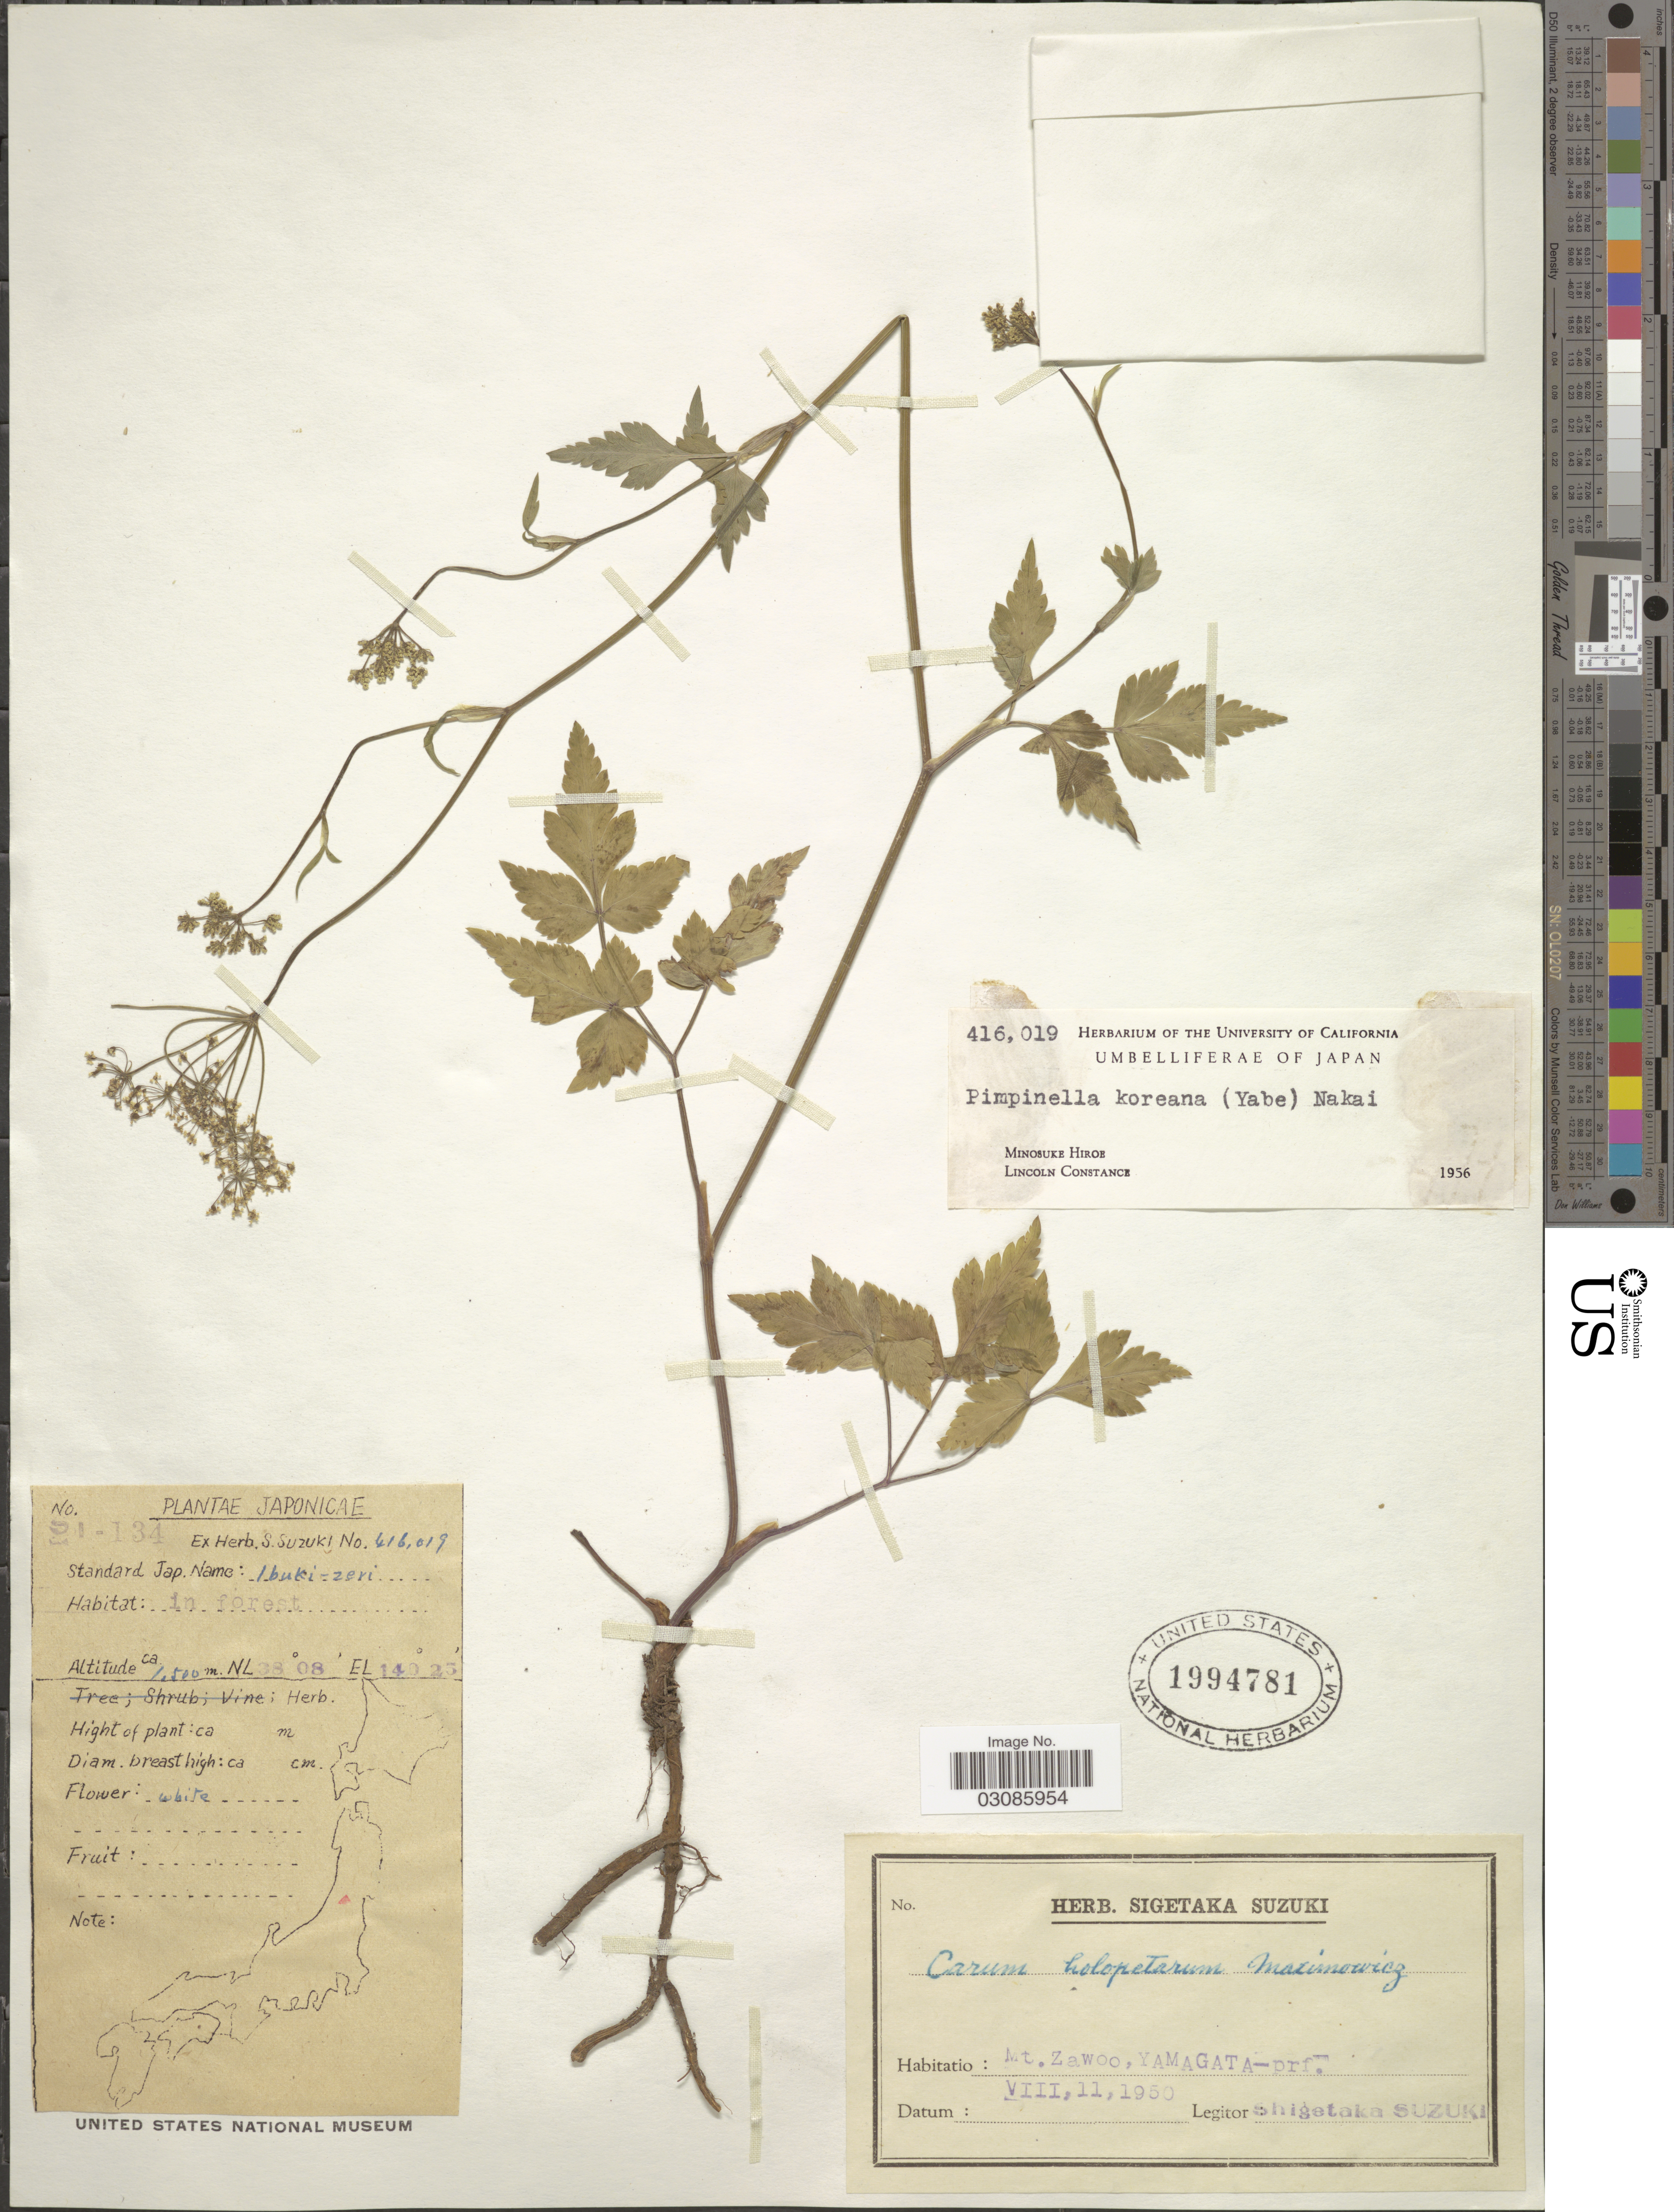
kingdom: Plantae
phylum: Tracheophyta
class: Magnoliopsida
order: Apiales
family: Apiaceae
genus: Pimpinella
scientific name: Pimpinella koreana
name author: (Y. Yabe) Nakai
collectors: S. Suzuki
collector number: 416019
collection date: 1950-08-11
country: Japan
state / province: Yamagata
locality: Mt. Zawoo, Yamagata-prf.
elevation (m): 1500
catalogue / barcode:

## EXERCISE DIRECTIONS:
Transcribe every line of the records above word for word, omitting the pictures.

## RESPONSE TO THE TASK:
kingdom: Plantae
phylum: Tracheophyta
class: Magnoliopsida
order: Apiales
family: Apiaceae
genus: Pimpinella
scientific name: Pimpinella koreana
name author: (Y. Yabe) Nakai
collectors: S. Suzuki
collector number: 416019
collection date: 1950-08-11
country: Japan
state / province: Yamagata
locality: Mt. Zawoo, Yamagata-prf.
elevation (m): 1500
catalogue / barcode:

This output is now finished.